In a recent case, the Court of Justice of the European Union (CJEU) ruled in favour of an Austrian householder, after he successfully argued that the solar panels installed on the roof of his home amounted to “economic activities” for the purposes of EU VAT laws.
VAT expert Darren Mellor-Clark of Pinsent Masons, the law firm behind Out-Law.com, said that the decision could cause problems for UK tax authority HM Revenue and Customs (HMRC).
“This is an intriguing decision from the CJEU which could, potentially, see thousands of ordinary homeowners registering for VAT in order to claim back tax incurred by them when purchasing solar panels,” he said. “It is likely to be an unwelcome development for HMRC, both due to the potential cost to public finances and the burden of processing thousands of VAT registration applications.”
The supply and installation of “energy saving materials”, including solar panels, is currently subject to a reduced VAT rate of 5% in the UK. The European Commission is currently challenging this policy in the CJEU, arguing that the tax incentive goes “beyond the scope” of the law. The VAT Directive only allows member states to apply reduced VAT rates to a limited number of goods and services, which are specified in an annex to the directive.
VAT is applied to supplies of goods and services made by a “taxable person”, meaning a person who independently carries out an “economic activity … whatever the purpose or results of that activity”. The Austrian tax authorities had argued that the householder, Mr Fuchs, used more energy than the amount he supplied to the network so did not make a profit from the supply. However, the CJEU ruled that this was irrelevant.
“It is clear from the order for reference [by the Austrian tax tribunal] that (i) the electricity produced by the photovoltaic installation at issue in the main proceedings was supplied to the network and (ii) under the contract granting access to that network, remuneration was provided as consideration for that supply,” the CJEU said in its judgment.
“It is clear both from the wording of [the VAT Directive] and the case law of the Court that, for a finding that the exploitation of tangible or intangible property is carried out for the purpose of obtaining income therefrom, it is irrelevant whether or not that exploitation is intended to make a profit. Given that the installation on the roof of the house which is used by its operator as a dwelling produced electricity which is fed into the network in return for remuneration, it must be held that the exploitation of that installation is carried out for the purpose of obtaining income therefrom,” it said.
The fact Fuchs supplied electricity to the network in exchange for income “on a continuing basis” under the contract meant that the supply was an “economic activity” for the purposes of the directive, the CJEU said.
“That finding is not undermined by the fact, noted by the referring court, that the amount of electricity produced by that installation is always lower than the amount of electricity consumed by the operator in meeting his household needs,” the court said.
Depending on HMRC’s response to the judgment, UK householders wishing to become VAT registered for these purposes would probably be able to do so voluntarily, VAT expert Darren Mellor-Clark said. However, before attempting to claim the “apparent windfall”, householders would have to bear in mind “the impact which being registered for VAT could have on any other sources of income of which they may be in receipt, especially self-employed individuals”, he said.
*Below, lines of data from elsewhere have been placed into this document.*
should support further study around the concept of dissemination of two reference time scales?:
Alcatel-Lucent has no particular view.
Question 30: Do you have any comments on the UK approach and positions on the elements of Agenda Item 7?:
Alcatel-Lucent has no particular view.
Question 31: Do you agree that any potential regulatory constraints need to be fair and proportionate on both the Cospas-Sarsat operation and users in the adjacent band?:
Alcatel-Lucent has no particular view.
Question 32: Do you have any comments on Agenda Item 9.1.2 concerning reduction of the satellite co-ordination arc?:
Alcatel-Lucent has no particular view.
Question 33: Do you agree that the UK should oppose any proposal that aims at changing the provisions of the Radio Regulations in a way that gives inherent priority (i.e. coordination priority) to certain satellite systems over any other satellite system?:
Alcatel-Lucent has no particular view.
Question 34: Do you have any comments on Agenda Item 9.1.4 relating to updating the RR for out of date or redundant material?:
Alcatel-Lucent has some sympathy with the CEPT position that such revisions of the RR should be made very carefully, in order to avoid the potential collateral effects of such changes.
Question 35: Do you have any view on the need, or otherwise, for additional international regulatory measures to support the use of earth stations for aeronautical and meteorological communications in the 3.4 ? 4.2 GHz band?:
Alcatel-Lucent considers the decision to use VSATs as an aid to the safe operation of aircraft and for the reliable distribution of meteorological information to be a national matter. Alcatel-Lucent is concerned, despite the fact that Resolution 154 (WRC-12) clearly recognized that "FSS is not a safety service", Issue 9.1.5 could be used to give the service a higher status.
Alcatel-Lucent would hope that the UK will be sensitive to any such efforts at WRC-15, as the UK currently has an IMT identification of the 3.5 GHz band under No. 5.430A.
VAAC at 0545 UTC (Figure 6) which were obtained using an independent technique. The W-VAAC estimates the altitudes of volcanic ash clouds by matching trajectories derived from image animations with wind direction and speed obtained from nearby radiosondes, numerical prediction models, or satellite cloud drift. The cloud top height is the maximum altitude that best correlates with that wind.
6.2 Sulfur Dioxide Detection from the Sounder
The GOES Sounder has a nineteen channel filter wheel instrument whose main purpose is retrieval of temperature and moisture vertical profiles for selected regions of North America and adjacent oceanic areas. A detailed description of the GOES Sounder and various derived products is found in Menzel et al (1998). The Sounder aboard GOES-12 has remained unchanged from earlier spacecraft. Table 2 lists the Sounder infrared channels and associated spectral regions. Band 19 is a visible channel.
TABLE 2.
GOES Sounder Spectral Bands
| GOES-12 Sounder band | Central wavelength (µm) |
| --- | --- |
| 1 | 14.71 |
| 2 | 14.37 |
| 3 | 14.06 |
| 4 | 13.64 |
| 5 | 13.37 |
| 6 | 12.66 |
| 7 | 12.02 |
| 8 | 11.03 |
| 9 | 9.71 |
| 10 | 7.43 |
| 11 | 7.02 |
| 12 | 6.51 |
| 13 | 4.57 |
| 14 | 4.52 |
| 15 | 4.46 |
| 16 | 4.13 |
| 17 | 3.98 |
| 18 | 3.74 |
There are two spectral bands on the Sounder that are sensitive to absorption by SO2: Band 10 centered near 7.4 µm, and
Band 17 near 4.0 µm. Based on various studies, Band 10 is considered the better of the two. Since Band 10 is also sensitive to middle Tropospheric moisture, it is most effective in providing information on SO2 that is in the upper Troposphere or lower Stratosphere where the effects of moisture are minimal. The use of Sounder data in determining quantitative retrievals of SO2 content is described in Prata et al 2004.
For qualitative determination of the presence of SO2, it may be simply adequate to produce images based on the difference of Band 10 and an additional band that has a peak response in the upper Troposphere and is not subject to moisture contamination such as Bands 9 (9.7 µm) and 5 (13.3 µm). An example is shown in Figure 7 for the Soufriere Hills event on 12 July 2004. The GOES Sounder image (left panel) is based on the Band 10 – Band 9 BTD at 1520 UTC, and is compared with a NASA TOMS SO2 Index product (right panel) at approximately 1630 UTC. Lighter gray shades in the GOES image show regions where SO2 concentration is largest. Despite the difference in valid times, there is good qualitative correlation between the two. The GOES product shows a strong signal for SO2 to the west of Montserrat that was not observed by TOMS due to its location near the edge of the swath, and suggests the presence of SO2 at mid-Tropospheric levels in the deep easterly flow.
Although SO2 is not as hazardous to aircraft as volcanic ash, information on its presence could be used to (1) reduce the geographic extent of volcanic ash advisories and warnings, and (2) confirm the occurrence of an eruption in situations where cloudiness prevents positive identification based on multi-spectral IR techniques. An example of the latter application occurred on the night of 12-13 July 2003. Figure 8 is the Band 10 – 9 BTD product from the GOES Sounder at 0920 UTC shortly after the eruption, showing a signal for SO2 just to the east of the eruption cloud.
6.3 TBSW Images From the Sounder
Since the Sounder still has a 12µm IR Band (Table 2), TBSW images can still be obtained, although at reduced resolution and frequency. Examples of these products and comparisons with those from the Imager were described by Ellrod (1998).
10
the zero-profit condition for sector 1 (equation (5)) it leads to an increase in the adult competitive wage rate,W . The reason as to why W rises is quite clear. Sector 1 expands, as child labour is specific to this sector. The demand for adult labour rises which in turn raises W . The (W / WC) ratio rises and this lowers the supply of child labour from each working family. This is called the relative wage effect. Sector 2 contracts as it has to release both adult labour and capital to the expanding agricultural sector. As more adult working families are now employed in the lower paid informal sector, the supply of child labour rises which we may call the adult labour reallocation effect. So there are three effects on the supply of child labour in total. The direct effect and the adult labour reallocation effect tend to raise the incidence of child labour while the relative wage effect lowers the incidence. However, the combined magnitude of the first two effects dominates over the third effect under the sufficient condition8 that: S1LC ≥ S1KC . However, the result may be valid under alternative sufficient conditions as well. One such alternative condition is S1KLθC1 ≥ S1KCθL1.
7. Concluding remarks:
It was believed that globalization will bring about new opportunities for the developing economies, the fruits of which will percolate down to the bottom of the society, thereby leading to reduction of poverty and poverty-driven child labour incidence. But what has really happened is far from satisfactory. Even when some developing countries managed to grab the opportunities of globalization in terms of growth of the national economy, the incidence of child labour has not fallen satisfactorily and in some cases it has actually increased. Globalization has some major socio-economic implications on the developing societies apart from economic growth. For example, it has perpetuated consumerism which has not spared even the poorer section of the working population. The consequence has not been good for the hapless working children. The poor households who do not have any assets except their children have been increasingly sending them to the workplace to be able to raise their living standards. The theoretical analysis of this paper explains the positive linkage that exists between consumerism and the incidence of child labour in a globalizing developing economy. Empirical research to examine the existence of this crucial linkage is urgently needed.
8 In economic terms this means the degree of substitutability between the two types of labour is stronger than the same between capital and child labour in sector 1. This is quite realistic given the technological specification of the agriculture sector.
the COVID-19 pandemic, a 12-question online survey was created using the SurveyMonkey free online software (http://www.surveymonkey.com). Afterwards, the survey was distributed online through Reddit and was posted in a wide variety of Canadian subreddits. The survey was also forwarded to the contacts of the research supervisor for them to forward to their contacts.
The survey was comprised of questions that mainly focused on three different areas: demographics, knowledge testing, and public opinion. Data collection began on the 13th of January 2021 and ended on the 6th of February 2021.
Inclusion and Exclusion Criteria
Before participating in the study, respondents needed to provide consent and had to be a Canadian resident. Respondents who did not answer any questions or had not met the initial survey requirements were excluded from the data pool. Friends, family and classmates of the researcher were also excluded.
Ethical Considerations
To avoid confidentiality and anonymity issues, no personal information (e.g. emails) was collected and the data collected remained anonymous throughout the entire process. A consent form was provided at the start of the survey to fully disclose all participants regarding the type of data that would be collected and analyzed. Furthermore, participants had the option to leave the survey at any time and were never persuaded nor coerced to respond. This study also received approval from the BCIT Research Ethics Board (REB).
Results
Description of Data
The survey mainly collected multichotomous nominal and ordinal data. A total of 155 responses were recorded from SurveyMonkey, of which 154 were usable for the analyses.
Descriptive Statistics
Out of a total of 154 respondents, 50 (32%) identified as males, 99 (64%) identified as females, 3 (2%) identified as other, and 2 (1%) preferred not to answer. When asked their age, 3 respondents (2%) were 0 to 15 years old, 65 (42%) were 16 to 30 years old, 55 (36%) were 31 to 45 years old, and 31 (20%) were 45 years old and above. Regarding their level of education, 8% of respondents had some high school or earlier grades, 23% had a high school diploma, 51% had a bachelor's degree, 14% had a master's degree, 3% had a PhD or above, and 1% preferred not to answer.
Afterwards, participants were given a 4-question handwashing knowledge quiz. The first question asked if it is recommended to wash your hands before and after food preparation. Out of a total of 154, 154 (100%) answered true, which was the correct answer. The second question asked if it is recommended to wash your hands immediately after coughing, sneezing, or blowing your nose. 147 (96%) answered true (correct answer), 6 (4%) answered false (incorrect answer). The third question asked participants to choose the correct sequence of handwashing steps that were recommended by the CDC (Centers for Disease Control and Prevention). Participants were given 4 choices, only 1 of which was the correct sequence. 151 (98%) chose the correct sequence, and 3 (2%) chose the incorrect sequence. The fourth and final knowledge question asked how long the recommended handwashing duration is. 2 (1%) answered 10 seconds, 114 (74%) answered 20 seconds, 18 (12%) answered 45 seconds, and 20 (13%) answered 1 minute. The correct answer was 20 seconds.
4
“Registration for these purposes is likely to be on a voluntary basis and is usually effective from the date of the request or such earlier date as may be agreed with HMRC,” he said. “Potential claimants should consider the date of registration carefully, along with the date on which the panels were purchased. UK law only allows a four year retrospective window for claims in relation to VAT incurred before the date of registration.”